Typing frequencies are actually useful for improving the Gboard

experience in a few ways.

If someone has typed the letters H-I, "hi"

is much, much more likely than "hieroglyphic."

And so knowing those relative word frequencies

allows the Gboard team to make the product better.

How would we be compute these relative typing frequencies

as a federated computation?

Instead of the engineers specifying a single threshold.

Now, what they would be specifying

is something like a snippet of code

that's going to be running on each edge device.

And in practice, that will often be something that's actually

in TensorFlow, but for here, I've

written it as Python X pseudocode.

So think of that device data as each device's record

of what was typed in recent sessions on the phone.

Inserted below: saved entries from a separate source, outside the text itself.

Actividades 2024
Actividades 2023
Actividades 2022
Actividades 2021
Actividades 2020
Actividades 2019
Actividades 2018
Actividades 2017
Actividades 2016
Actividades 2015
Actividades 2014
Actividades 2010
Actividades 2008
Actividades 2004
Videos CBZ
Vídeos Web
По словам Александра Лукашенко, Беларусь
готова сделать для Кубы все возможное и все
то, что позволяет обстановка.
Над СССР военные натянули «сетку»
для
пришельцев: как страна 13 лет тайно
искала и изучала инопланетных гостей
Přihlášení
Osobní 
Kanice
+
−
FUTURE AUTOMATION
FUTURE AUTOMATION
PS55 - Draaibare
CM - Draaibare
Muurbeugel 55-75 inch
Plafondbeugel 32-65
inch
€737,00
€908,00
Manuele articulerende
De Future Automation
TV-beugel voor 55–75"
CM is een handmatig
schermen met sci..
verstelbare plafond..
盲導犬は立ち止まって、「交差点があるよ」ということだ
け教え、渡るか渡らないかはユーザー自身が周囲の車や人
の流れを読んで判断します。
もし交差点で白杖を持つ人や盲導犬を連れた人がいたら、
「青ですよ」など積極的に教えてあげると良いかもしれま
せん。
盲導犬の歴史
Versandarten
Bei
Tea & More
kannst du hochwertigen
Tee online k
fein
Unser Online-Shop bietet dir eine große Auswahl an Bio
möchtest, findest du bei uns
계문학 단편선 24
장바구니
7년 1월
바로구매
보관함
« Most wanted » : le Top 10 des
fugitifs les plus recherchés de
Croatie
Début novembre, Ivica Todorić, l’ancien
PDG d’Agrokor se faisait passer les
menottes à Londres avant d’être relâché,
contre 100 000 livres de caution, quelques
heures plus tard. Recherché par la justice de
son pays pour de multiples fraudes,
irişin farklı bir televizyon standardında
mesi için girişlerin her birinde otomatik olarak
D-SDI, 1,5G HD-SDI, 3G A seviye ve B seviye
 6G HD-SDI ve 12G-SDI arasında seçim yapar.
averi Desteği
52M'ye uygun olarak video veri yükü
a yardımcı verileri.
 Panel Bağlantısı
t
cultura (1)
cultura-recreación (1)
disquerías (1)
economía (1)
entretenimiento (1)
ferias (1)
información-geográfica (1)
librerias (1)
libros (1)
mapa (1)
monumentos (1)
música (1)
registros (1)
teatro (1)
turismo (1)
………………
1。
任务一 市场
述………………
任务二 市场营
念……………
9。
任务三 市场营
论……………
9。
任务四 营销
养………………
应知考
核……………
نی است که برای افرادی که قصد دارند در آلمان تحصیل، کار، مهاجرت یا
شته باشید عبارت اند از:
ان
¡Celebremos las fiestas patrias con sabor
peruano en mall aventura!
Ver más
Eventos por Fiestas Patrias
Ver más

So for each word in that device data,

if the word is in one of the common words we're

trying to count, we'll increase its count

when the local device updates.

That little program is what would be shipped to the edge

and run locally to compute a little map that

says that perhaps this phone typed the word "hello" 18 times

and "world" 0 times.

That update would then be encoded as a vector.

Here, the first element of the vector

would represent the count for "hello"

and the second one for the count for "world,"

which would then be combined and summed

using the federated aggregation operators that Emily mentioned

before.

At the server, the engineer would see the counts

from all the devices that have participated in that round,

not from any single device, which

brings up a third privacy principle

of focused collection.

Devices report only what is needed

for this specific computation.

There's a lot more richness in the on-device data